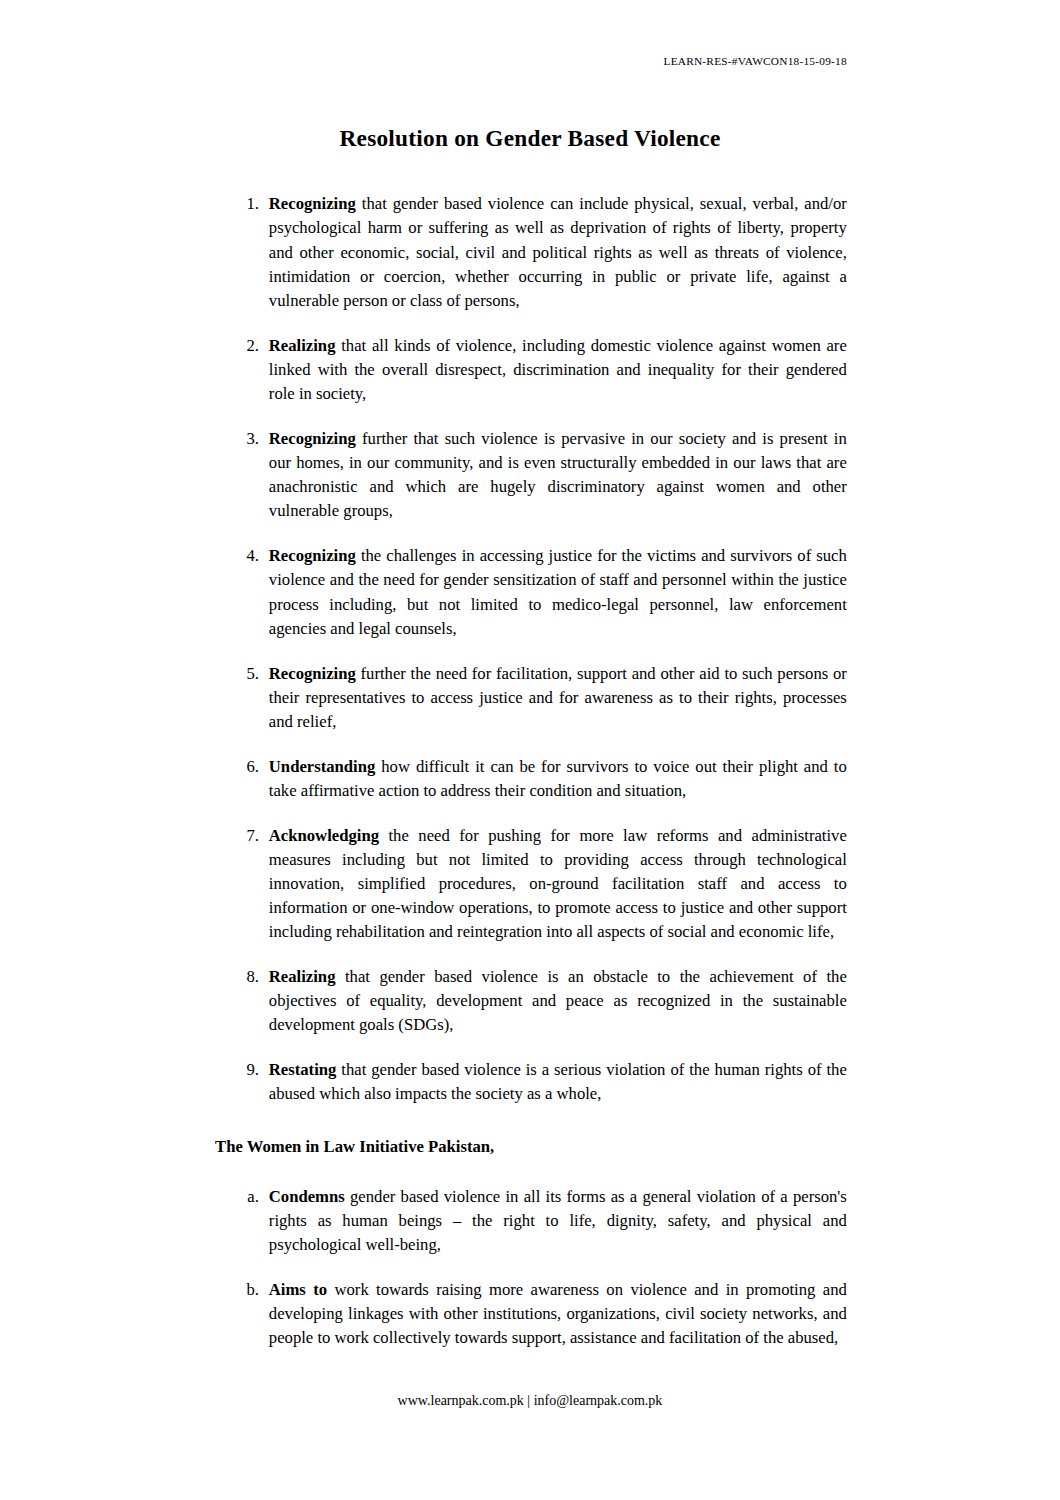LEARN-RES-#VAWCON18-15-09-18
Resolution on Gender Based Violence
Recognizing that gender based violence can include physical, sexual, verbal, and/or psychological harm or suffering as well as deprivation of rights of liberty, property and other economic, social, civil and political rights as well as threats of violence, intimidation or coercion, whether occurring in public or private life, against a vulnerable person or class of persons,
Realizing that all kinds of violence, including domestic violence against women are linked with the overall disrespect, discrimination and inequality for their gendered role in society,
Recognizing further that such violence is pervasive in our society and is present in our homes, in our community, and is even structurally embedded in our laws that are anachronistic and which are hugely discriminatory against women and other vulnerable groups,
Recognizing the challenges in accessing justice for the victims and survivors of such violence and the need for gender sensitization of staff and personnel within the justice process including, but not limited to medico-legal personnel, law enforcement agencies and legal counsels,
Recognizing further the need for facilitation, support and other aid to such persons or their representatives to access justice and for awareness as to their rights, processes and relief,
Understanding how difficult it can be for survivors to voice out their plight and to take affirmative action to address their condition and situation,
Acknowledging the need for pushing for more law reforms and administrative measures including but not limited to providing access through technological innovation, simplified procedures, on-ground facilitation staff and access to information or one-window operations, to promote access to justice and other support including rehabilitation and reintegration into all aspects of social and economic life,
Realizing that gender based violence is an obstacle to the achievement of the objectives of equality, development and peace as recognized in the sustainable development goals (SDGs),
Restating that gender based violence is a serious violation of the human rights of the abused which also impacts the society as a whole,
The Women in Law Initiative Pakistan,
Condemns gender based violence in all its forms as a general violation of a person's rights as human beings – the right to life, dignity, safety, and physical and psychological well-being,
Aims to work towards raising more awareness on violence and in promoting and developing linkages with other institutions, organizations, civil society networks, and people to work collectively towards support, assistance and facilitation of the abused,
www.learnpak.com.pk | info@learnpak.com.pk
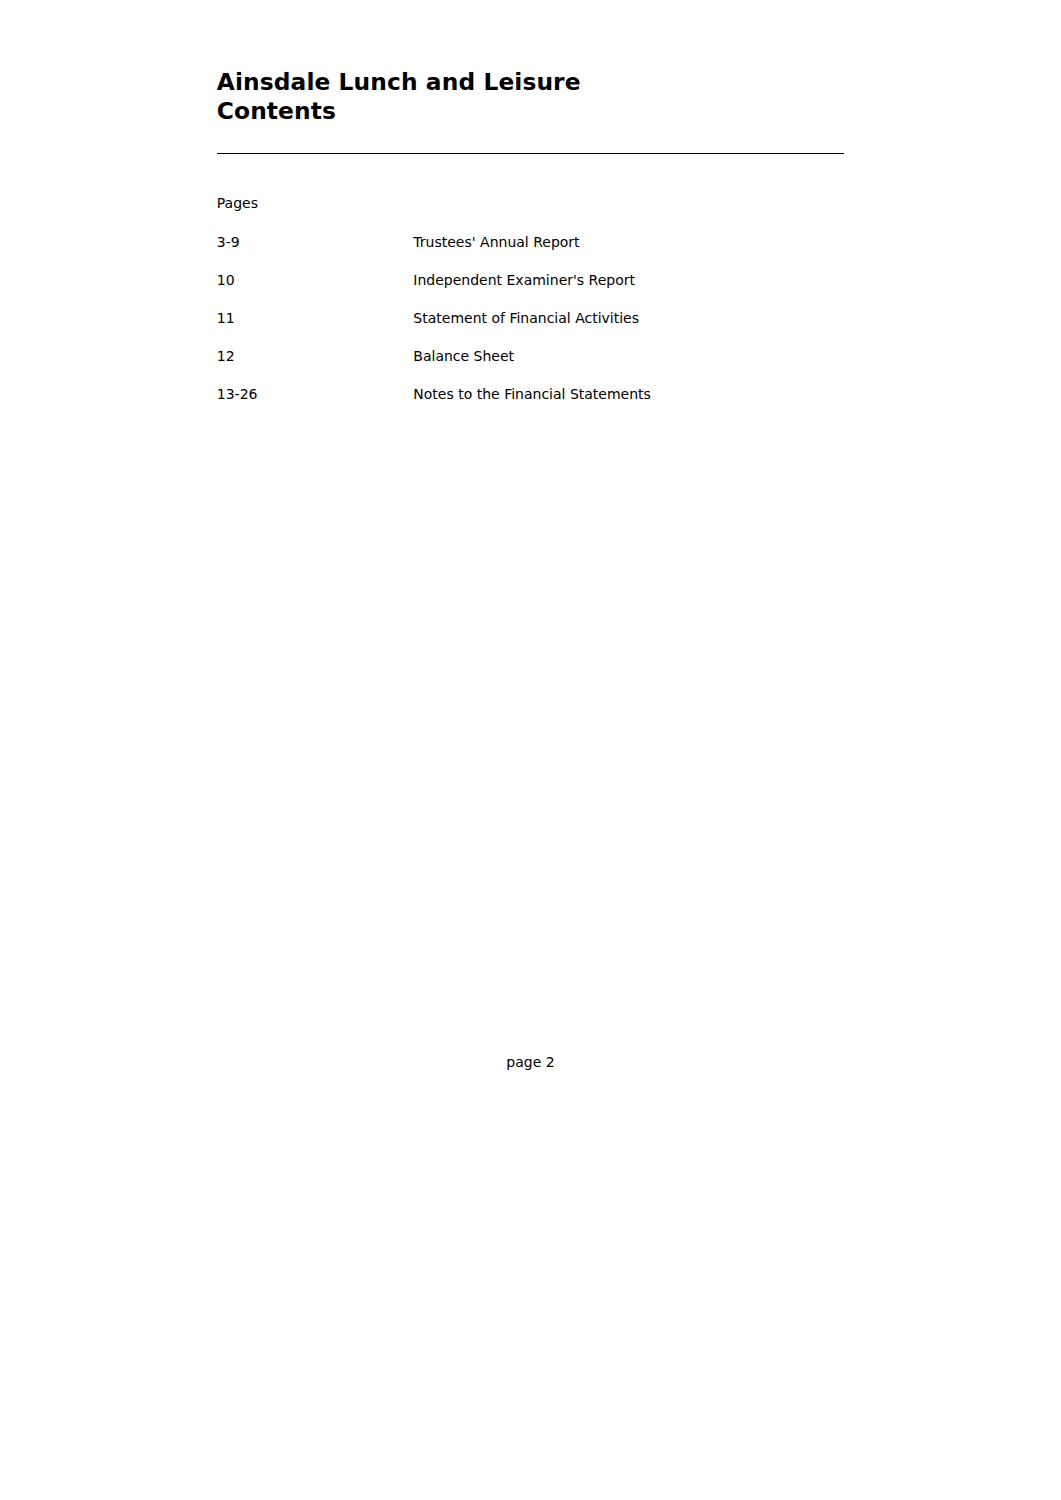Ainsdale Lunch and Leisure
Contents
Pages
| 3-9 | Trustees' Annual Report |
| 10 | Independent Examiner's Report |
| 11 | Statement of Financial Activities |
| 12 | Balance Sheet |
| 13-26 | Notes to the Financial Statements |
page 2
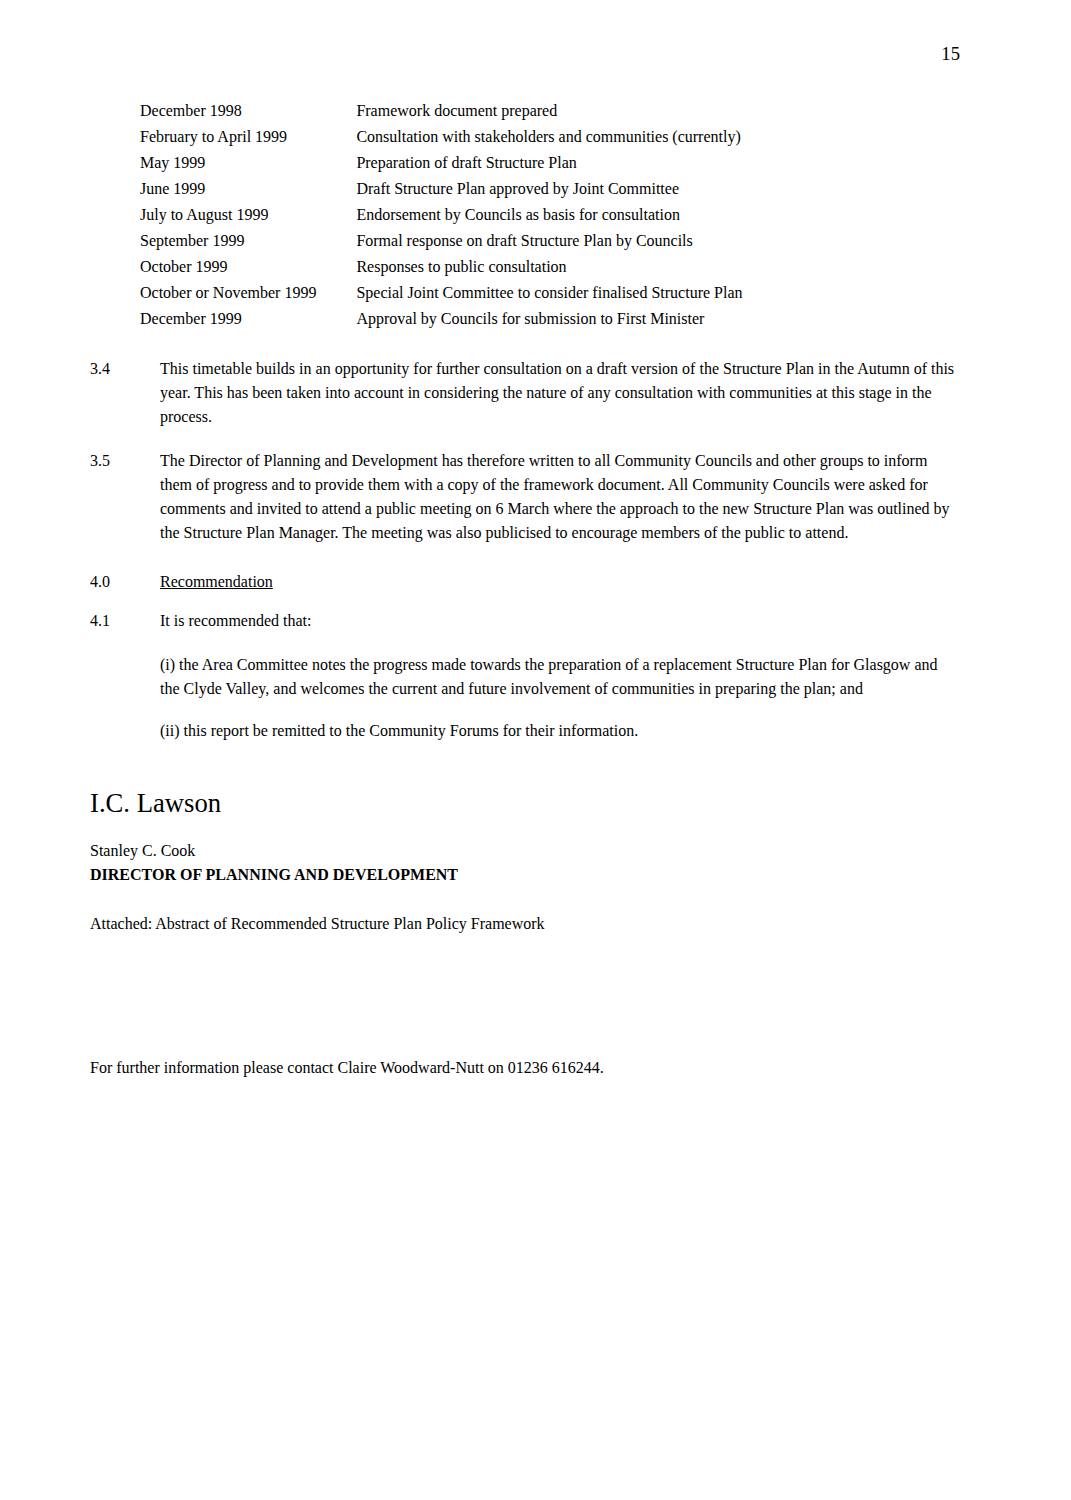15
| December 1998 | Framework document prepared |
| February to April 1999 | Consultation with stakeholders and communities (currently) |
| May 1999 | Preparation of draft Structure Plan |
| June 1999 | Draft Structure Plan approved by Joint Committee |
| July to August 1999 | Endorsement by Councils as basis for consultation |
| September 1999 | Formal response on draft Structure Plan by Councils |
| October 1999 | Responses to public consultation |
| October or November 1999 | Special Joint Committee to consider finalised Structure Plan |
| December 1999 | Approval by Councils for submission to First Minister |
3.4
This timetable builds in an opportunity for further consultation on a draft version of the Structure Plan in the Autumn of this year. This has been taken into account in considering the nature of any consultation with communities at this stage in the process.
3.5
The Director of Planning and Development has therefore written to all Community Councils and other groups to inform them of progress and to provide them with a copy of the framework document. All Community Councils were asked for comments and invited to attend a public meeting on 6 March where the approach to the new Structure Plan was outlined by the Structure Plan Manager. The meeting was also publicised to encourage members of the public to attend.
4.0
Recommendation
4.1
It is recommended that:
(i) the Area Committee notes the progress made towards the preparation of a replacement Structure Plan for Glasgow and the Clyde Valley, and welcomes the current and future involvement of communities in preparing the plan; and
(ii) this report be remitted to the Community Forums for their information.
I.C. Lawson
Stanley C. Cook
DIRECTOR OF PLANNING AND DEVELOPMENT
Attached: Abstract of Recommended Structure Plan Policy Framework
For further information please contact Claire Woodward-Nutt on 01236 616244.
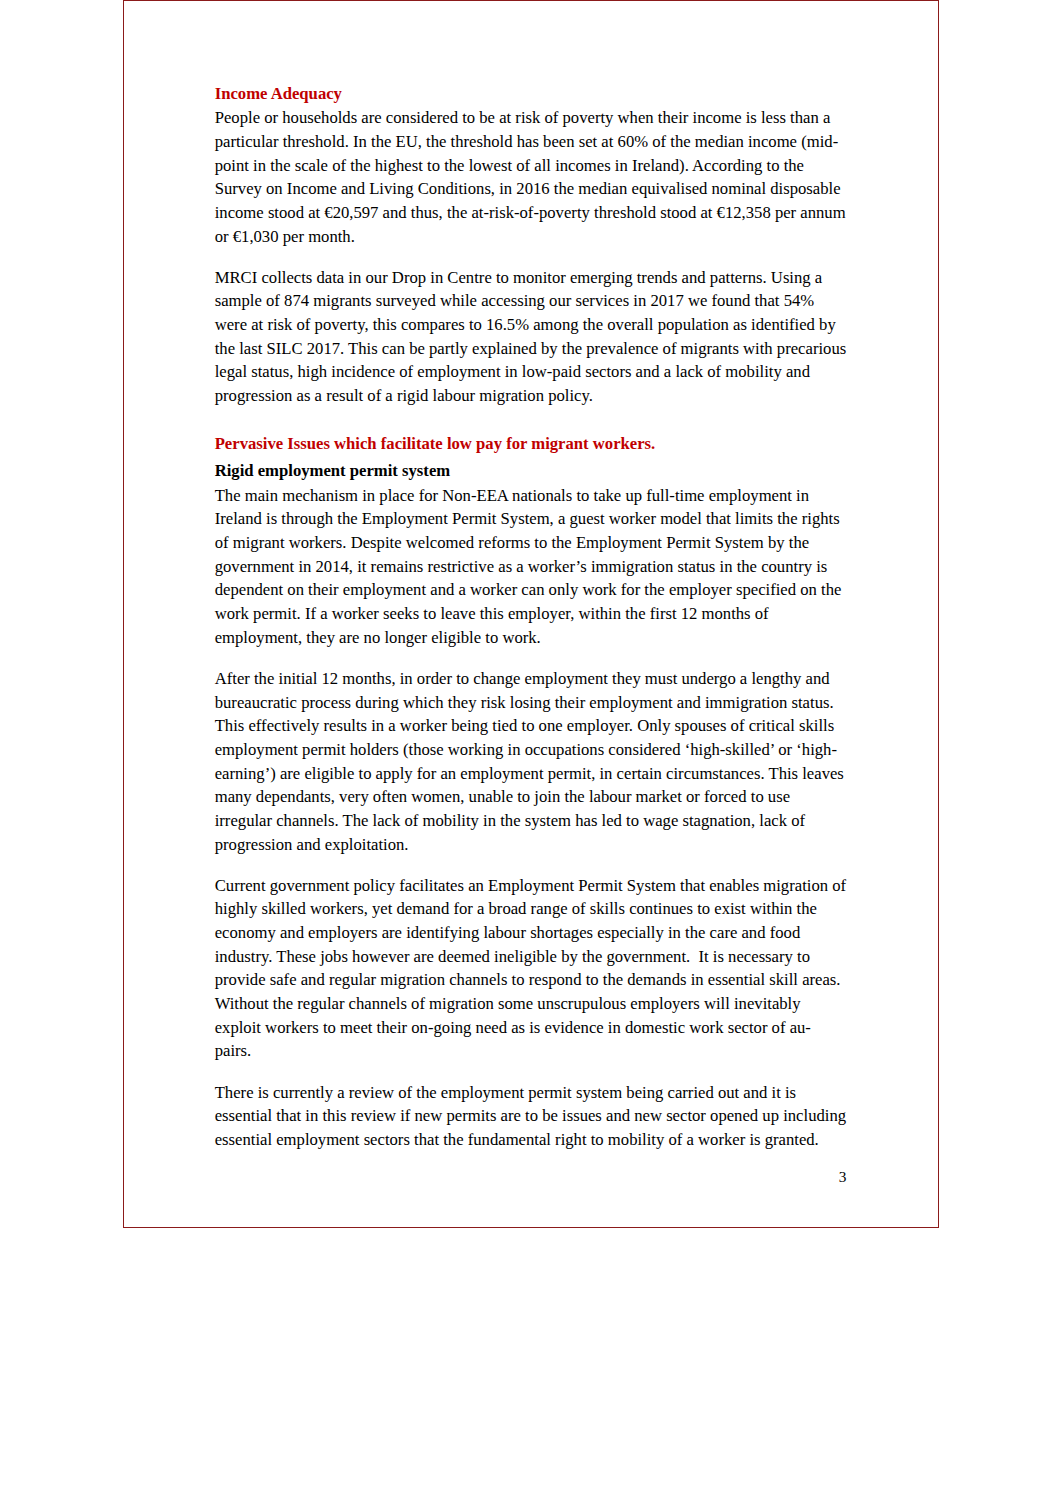Income Adequacy
People or households are considered to be at risk of poverty when their income is less than a particular threshold. In the EU, the threshold has been set at 60% of the median income (mid-point in the scale of the highest to the lowest of all incomes in Ireland). According to the Survey on Income and Living Conditions, in 2016 the median equivalised nominal disposable income stood at €20,597 and thus, the at-risk-of-poverty threshold stood at €12,358 per annum or €1,030 per month.
MRCI collects data in our Drop in Centre to monitor emerging trends and patterns. Using a sample of 874 migrants surveyed while accessing our services in 2017 we found that 54% were at risk of poverty, this compares to 16.5% among the overall population as identified by the last SILC 2017. This can be partly explained by the prevalence of migrants with precarious legal status, high incidence of employment in low-paid sectors and a lack of mobility and progression as a result of a rigid labour migration policy.
Pervasive Issues which facilitate low pay for migrant workers.
Rigid employment permit system
The main mechanism in place for Non-EEA nationals to take up full-time employment in Ireland is through the Employment Permit System, a guest worker model that limits the rights of migrant workers. Despite welcomed reforms to the Employment Permit System by the government in 2014, it remains restrictive as a worker’s immigration status in the country is dependent on their employment and a worker can only work for the employer specified on the work permit. If a worker seeks to leave this employer, within the first 12 months of employment, they are no longer eligible to work.
After the initial 12 months, in order to change employment they must undergo a lengthy and bureaucratic process during which they risk losing their employment and immigration status. This effectively results in a worker being tied to one employer. Only spouses of critical skills employment permit holders (those working in occupations considered ‘high-skilled’ or ‘high-earning’) are eligible to apply for an employment permit, in certain circumstances. This leaves many dependants, very often women, unable to join the labour market or forced to use irregular channels. The lack of mobility in the system has led to wage stagnation, lack of progression and exploitation.
Current government policy facilitates an Employment Permit System that enables migration of highly skilled workers, yet demand for a broad range of skills continues to exist within the economy and employers are identifying labour shortages especially in the care and food industry. These jobs however are deemed ineligible by the government. It is necessary to provide safe and regular migration channels to respond to the demands in essential skill areas. Without the regular channels of migration some unscrupulous employers will inevitably exploit workers to meet their on-going need as is evidence in domestic work sector of au-pairs.
There is currently a review of the employment permit system being carried out and it is essential that in this review if new permits are to be issues and new sector opened up including essential employment sectors that the fundamental right to mobility of a worker is granted.
3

^^^^^^^^

Task description >> Only one thing is wanted here, an exact copy of the lines from the first line above through the line containing "Acknowledging the need", minus any picture.

Output of the task >>
LEARN-RES-#VAWCON18-15-09-18
Resolution on Gender Based Violence
Recognizing that gender based violence can include physical, sexual, verbal, and/or psychological harm or suffering as well as deprivation of rights of liberty, property and other economic, social, civil and political rights as well as threats of violence, intimidation or coercion, whether occurring in public or private life, against a vulnerable person or class of persons,
Realizing that all kinds of violence, including domestic violence against women are linked with the overall disrespect, discrimination and inequality for their gendered role in society,
Recognizing further that such violence is pervasive in our society and is present in our homes, in our community, and is even structurally embedded in our laws that are anachronistic and which are hugely discriminatory against women and other vulnerable groups,
Recognizing the challenges in accessing justice for the victims and survivors of such violence and the need for gender sensitization of staff and personnel within the justice process including, but not limited to medico-legal personnel, law enforcement agencies and legal counsels,
Recognizing further the need for facilitation, support and other aid to such persons or their representatives to access justice and for awareness as to their rights, processes and relief,
Understanding how difficult it can be for survivors to voice out their plight and to take affirmative action to address their condition and situation,
Acknowledging the need for pushing for more law reforms and administrative measures including but not limited to providing access through technological innovation, simplified procedures, on-ground facilitation staff and access to information or one-window operations, to promote access to justice and other support including rehabilitation and reintegration into all aspects of social and economic life,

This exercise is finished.